Er zog auch seine Jacke an, obwohl er es viel zu warm dafür fand, aber womöglich fing es wieder an zu regnen. Er setzte seinen Helm auf und stand ratlos neben dem Moped, wusste nicht, wohin er fahren sollte. Zum Dorfplatz vielleicht. Er könnte mal in der Bäckerei fragen, und bald öffnete auch der Frisiersalon.
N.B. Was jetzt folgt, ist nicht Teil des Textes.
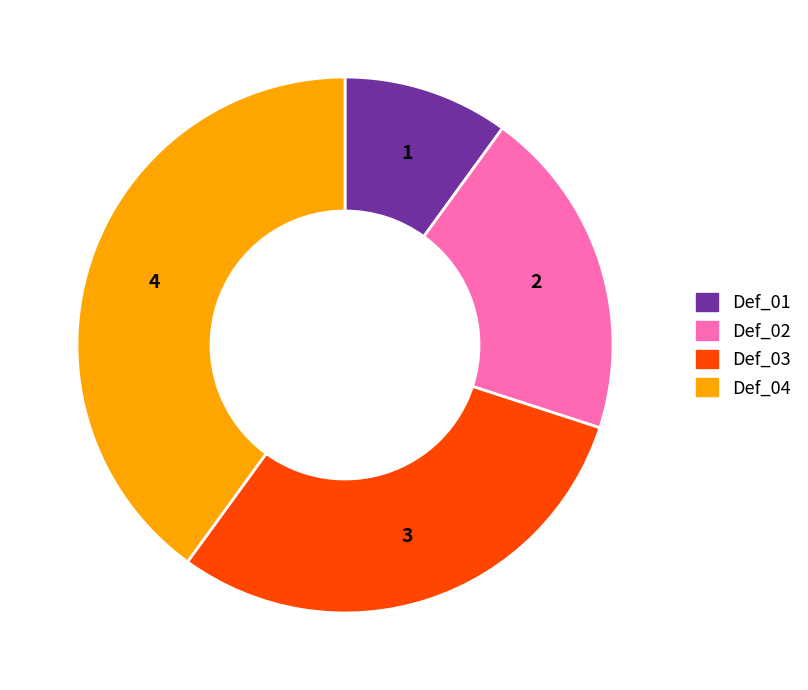

What is the ratio of the value at Def_03 to the value at Def_02?

1.5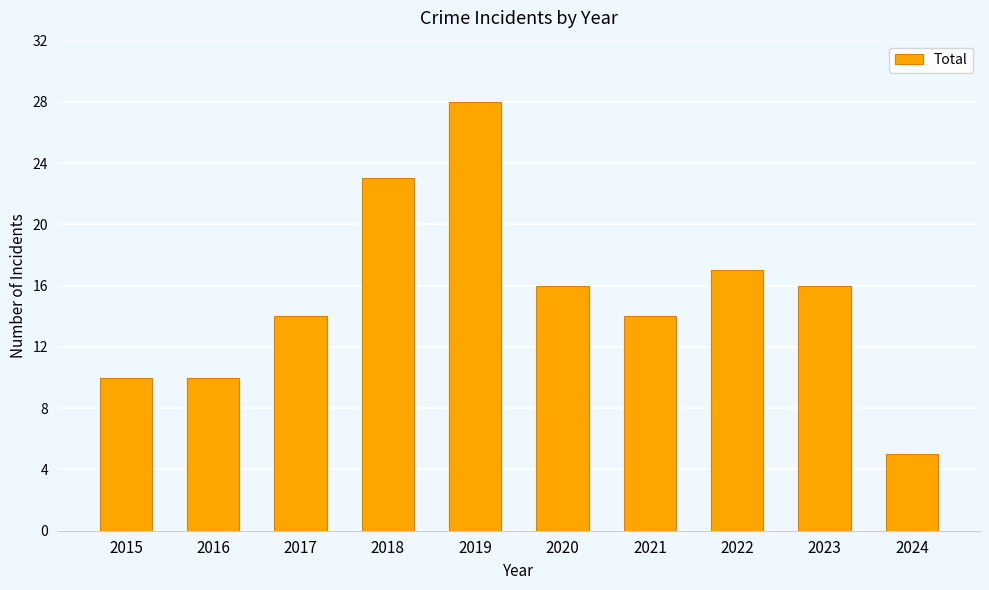

Is it true that the value at 2021 is 23?

False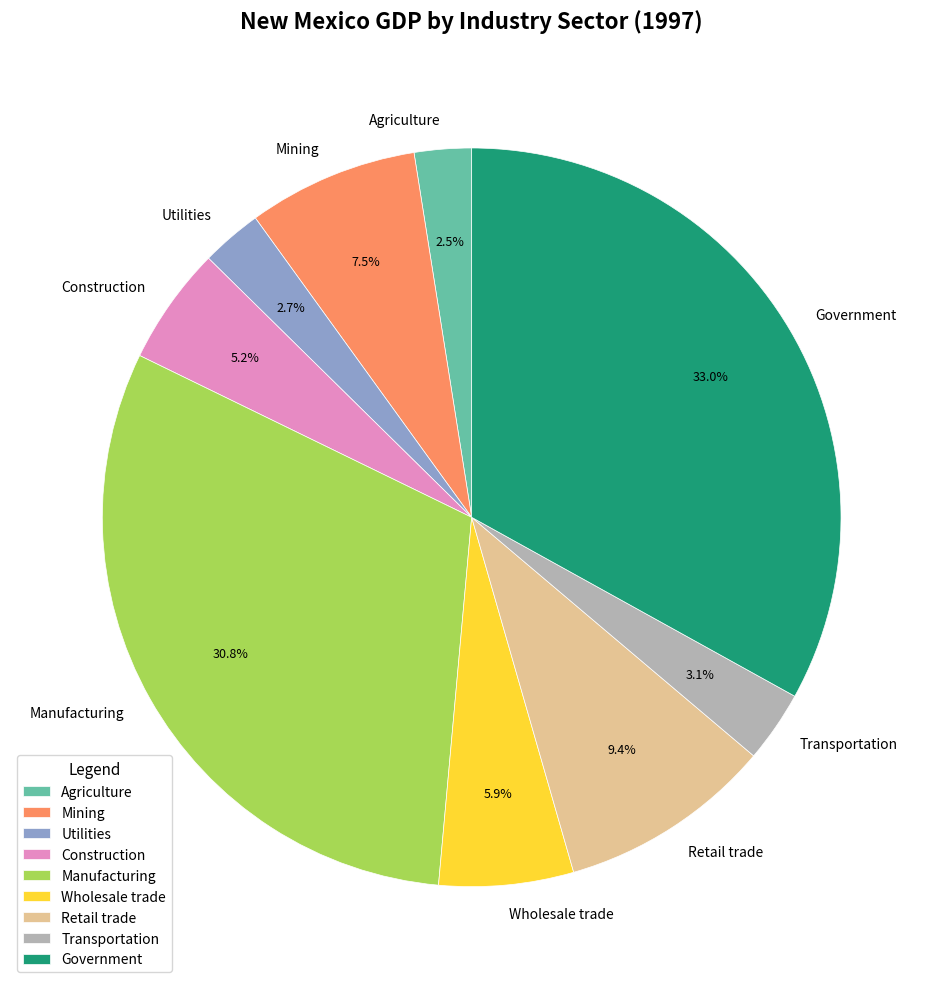

Does Wholesale trade account for over 50% of the chart?

No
Neue Deutsche Welle, hatte Annette die Frisuren früher genannt. Er schmunzelte. Alte deutsche Welle inzwischen wohl eher. Auf jeden Fall war der Laden seit ewiger Zeit eine Institution in der Gegend, zeitlos und unvergänglich sein Besitzer, das Inventar und die Kundschaft. Am Samstagvormittag versammelten sich vor allem die Frauen zahlreich vor den Spiegeln, und es wurde viel geredet beim Schneiden und Färben, Eindrehen und Auskämmen. Der Frisiersalon war auf jeden Fall ein guter Anlaufpunkt, wenn man Fragen hatte. Und vielleicht war ja noch jemand verschwunden. Ein Mädchen zum Beispiel, dann wäre die Angelegenheit schon beinahe geklärt. Er hätte Jacob aushorchen sollen, ihm hätte der Junge womöglich mehr erzählt als Barbara, von Mann zu Mann, wie man so sagte. Aber er hatte Jacob nicht in Verlegenheit bringen wollen. Schließlich wusste er genau, wie sich das anfühlte mit der Lust in diesem Alter, auch wenn das bei ihm niemand hatte wissen wollen. Einen angehenden katholischen Pfarrer fragte man so etwas schließlich nicht. Als ob sich da nichts regte, als ob die Hormone sich an die Regeln aus Rom hielten. Enthaltsamkeit. Zölibat. Er musste nicht erst siebzehn werden, um in Schwierigkeiten zu geraten. Jesses, Rosi. Gerade vierzehn Jahre alt war er an diesem furchtbaren Tag. Was hatte er sich gequält. Und wie schaurig wurde ihm noch heute, wenn er bloß daran dachte.